Entrust Energy Files for Bankruptcy in Texas Amid Power Fallout

Entrust Energy Inc. became the latest power retailer to file for bankruptcy after February’s winter storm in Texas sent electricity prices soaring.

The company listed assets of $100 million to $500 million and liabilities of $50 million to $100 million, according to a Chapter 11 petition filed in the Southern District of Texas on Tuesday.

Entrust says it has a $270 million disputed claim with the Electric Reliability Council of Texas, the operator of the state’s power grid, related to supply obligations.

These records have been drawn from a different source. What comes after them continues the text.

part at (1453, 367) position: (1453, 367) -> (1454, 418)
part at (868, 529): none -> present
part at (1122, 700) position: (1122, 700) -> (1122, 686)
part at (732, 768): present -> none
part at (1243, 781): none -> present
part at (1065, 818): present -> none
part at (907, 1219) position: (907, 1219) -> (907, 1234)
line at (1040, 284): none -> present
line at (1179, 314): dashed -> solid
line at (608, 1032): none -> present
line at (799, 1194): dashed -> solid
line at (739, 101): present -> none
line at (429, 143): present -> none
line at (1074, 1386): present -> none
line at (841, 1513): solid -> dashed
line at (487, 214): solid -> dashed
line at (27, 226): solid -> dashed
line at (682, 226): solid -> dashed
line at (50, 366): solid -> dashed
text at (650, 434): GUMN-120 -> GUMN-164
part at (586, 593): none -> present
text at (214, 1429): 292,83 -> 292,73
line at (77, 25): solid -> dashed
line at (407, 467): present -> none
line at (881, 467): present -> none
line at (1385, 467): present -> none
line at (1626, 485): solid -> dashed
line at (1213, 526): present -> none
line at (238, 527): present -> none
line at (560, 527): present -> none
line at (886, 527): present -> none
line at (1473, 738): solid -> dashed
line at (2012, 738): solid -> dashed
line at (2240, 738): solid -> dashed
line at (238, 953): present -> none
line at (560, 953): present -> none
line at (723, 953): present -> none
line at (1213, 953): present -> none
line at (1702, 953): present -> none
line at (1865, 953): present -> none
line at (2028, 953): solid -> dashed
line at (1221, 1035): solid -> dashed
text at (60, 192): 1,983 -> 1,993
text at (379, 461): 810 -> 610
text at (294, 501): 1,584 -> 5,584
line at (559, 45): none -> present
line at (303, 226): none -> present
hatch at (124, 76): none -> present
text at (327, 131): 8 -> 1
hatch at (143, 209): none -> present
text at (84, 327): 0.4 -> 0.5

Other claims include $1.6 million from JPMorgan Chase & Co. for a Paycheck Protection Program loan.

Houston-based Entrust follows Brazos Electric Power Cooperative Inc., the state’s largest power generation and transmission cooperative, and power retailer Griddy Energy LLC into bankruptcy after February’s catastrophic storm crippled the electricity grid, sending wholesale electricity prices to $9,000 a megawatt-hour and leaving millions without power for days. More than 100 people died in the crisis.

Ercot barred Entrust from Texas’s power market after it failed to make payments stemming from the storm. At the time, Ercot said the company owed $234 million to generators and others.

Entrust’s bankruptcy lawyer didn’t immediately respond to an email and phone call seeking comment. The company didn’t immediately respond to a message seeking comment.

Entrust provides electricity for more than 170,000 customers across eight states, according to its website. Rhythm, a renewable provider, said earlier this month that it had acquired 40,000 residential and 10,000 commercial customers from Entrust in Texas.

The case is Entrust Energy Inc., 21-31070, Southern District of Texas (Houston).